DATA FOR THE TASK ::
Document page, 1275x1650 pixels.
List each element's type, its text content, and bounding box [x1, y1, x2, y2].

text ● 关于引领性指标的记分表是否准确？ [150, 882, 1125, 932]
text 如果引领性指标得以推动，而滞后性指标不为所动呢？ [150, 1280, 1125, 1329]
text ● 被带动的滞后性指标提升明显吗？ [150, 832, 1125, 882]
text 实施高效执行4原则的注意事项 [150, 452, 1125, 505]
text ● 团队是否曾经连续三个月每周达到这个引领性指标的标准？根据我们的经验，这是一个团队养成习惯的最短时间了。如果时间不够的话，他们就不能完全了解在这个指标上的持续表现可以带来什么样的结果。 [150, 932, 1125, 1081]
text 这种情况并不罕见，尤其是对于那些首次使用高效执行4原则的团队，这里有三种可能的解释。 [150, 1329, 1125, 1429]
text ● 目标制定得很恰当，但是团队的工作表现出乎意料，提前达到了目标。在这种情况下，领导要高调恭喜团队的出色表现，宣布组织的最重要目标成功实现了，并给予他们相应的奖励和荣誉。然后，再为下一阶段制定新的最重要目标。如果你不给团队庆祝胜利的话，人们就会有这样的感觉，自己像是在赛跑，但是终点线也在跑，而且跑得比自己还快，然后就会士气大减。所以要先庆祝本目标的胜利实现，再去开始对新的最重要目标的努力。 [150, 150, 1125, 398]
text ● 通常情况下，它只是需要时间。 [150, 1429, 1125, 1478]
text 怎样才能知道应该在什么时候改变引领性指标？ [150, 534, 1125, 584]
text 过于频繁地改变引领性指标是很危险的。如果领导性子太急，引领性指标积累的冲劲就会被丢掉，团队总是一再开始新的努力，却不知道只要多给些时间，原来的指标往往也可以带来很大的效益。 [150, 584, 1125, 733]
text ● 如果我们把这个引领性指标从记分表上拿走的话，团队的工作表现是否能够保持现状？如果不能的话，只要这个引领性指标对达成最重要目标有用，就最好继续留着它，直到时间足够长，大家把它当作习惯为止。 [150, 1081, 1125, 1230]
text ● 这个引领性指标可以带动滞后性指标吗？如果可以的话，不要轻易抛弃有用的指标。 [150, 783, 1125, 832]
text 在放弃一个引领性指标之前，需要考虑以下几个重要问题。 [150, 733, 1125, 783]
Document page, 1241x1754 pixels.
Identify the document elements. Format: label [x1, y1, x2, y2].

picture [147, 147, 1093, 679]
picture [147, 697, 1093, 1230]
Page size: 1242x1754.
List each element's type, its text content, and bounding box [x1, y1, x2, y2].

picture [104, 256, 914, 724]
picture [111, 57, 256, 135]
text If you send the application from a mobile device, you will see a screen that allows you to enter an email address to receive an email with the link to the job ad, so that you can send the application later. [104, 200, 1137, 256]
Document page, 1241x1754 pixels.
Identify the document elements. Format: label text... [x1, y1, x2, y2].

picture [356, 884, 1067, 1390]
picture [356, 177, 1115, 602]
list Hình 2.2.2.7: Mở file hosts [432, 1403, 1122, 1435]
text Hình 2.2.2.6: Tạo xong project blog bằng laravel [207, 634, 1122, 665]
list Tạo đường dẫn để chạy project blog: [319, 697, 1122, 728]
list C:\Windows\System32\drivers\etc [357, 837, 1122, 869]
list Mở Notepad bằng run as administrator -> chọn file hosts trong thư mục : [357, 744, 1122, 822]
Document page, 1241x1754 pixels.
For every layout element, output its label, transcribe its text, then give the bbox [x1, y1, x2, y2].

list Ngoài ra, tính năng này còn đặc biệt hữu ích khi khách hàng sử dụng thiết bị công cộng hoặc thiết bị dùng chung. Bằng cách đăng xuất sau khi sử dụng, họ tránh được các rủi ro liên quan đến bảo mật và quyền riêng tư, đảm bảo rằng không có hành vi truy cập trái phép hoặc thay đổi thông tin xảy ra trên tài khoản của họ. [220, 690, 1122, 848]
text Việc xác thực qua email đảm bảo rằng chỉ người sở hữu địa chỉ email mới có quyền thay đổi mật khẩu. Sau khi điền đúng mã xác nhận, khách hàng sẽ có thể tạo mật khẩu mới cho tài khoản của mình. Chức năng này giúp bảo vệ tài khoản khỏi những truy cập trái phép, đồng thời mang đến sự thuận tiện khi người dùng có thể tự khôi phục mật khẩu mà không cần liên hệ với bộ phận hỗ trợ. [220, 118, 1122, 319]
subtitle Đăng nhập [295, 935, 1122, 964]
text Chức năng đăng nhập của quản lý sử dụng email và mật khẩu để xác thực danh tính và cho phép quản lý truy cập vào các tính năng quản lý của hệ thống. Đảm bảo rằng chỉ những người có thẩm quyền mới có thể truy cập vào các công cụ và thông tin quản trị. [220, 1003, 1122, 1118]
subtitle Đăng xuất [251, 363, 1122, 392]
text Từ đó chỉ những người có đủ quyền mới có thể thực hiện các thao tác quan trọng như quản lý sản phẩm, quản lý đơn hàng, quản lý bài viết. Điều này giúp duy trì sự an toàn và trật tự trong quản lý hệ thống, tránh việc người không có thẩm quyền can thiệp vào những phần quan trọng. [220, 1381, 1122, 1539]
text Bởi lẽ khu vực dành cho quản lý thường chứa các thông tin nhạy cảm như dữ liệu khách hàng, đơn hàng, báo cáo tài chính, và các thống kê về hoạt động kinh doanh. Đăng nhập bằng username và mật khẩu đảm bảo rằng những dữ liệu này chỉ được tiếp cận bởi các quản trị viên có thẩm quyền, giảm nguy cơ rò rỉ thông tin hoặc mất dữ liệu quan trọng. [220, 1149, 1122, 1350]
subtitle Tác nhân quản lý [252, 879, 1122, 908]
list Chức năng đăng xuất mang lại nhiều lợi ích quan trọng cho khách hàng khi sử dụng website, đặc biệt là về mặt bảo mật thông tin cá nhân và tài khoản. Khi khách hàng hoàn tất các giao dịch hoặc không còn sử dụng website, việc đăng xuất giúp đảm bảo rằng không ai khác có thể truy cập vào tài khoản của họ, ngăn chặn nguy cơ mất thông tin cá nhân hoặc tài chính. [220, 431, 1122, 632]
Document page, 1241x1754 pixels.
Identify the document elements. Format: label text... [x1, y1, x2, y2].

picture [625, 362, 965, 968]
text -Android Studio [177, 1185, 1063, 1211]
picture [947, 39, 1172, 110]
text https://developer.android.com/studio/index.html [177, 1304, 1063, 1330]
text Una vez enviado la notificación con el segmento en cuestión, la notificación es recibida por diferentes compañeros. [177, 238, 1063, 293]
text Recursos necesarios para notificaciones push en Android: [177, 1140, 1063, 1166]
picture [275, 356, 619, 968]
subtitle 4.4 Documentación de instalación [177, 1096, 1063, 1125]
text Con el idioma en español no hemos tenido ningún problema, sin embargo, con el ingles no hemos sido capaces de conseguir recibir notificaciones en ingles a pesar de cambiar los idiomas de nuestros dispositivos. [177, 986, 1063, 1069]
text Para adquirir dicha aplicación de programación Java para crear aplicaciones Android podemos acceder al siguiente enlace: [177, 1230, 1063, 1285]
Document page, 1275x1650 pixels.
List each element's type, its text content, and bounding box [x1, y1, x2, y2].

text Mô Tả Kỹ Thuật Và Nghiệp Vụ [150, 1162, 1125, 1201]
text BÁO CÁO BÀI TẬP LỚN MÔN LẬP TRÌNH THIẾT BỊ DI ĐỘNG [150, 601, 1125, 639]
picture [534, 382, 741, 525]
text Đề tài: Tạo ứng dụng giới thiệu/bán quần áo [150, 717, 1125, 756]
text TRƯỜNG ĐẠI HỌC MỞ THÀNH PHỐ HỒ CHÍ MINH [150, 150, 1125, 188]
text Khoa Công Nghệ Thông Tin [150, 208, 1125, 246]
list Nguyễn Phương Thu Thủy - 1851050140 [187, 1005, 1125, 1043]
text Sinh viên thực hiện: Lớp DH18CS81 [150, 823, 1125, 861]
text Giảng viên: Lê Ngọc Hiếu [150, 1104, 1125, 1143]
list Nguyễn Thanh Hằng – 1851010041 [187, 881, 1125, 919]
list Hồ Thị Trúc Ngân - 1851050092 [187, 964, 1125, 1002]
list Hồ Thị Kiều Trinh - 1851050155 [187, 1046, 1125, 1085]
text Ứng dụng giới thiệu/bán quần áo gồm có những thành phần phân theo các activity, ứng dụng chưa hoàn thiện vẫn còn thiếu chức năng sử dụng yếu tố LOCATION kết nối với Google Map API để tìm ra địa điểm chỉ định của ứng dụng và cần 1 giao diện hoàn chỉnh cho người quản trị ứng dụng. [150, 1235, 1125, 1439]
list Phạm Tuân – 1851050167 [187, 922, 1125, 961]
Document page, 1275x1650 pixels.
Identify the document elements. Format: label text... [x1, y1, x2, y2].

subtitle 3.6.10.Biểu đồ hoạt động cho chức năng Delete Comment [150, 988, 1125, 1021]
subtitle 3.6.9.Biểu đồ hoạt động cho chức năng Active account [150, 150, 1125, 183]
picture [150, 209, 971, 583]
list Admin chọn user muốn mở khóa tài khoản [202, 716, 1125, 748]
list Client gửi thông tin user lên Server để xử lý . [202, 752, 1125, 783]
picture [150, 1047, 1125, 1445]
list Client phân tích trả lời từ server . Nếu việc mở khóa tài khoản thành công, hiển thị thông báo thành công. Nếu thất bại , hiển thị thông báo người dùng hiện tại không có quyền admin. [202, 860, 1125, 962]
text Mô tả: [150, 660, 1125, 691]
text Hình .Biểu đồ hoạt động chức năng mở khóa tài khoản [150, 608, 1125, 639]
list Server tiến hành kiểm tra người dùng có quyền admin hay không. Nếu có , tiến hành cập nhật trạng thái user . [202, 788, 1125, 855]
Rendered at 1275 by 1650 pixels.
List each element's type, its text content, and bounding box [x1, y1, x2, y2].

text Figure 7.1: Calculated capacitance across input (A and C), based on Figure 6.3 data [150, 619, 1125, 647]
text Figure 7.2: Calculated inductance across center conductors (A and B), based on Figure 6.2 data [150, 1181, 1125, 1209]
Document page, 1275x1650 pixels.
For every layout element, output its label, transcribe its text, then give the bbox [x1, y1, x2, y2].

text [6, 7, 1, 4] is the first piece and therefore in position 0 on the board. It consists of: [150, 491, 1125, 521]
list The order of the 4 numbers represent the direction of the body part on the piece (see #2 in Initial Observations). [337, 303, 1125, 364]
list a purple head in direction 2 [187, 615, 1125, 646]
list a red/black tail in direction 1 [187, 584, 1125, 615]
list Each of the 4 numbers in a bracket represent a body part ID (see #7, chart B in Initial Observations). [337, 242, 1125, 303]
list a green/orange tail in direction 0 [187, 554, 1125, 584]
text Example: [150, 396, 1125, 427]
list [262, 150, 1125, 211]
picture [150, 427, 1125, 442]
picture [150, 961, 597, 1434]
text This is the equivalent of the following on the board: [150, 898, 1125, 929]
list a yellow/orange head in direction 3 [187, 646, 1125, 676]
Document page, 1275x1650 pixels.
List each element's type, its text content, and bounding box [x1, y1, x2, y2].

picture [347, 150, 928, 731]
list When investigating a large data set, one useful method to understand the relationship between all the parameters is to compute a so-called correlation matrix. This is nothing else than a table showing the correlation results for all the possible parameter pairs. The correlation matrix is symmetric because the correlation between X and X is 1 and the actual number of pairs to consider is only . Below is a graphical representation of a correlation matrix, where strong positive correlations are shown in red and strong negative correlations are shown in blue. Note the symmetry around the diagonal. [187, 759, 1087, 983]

EXERCISE PROMPT :: Whenever a line in the data holds "orange", copy that line.

ANSWER SPACE ::
list a green/orange tail in direction 0 [187, 554, 1125, 584]
list a yellow/orange head in direction 3 [187, 646, 1125, 676]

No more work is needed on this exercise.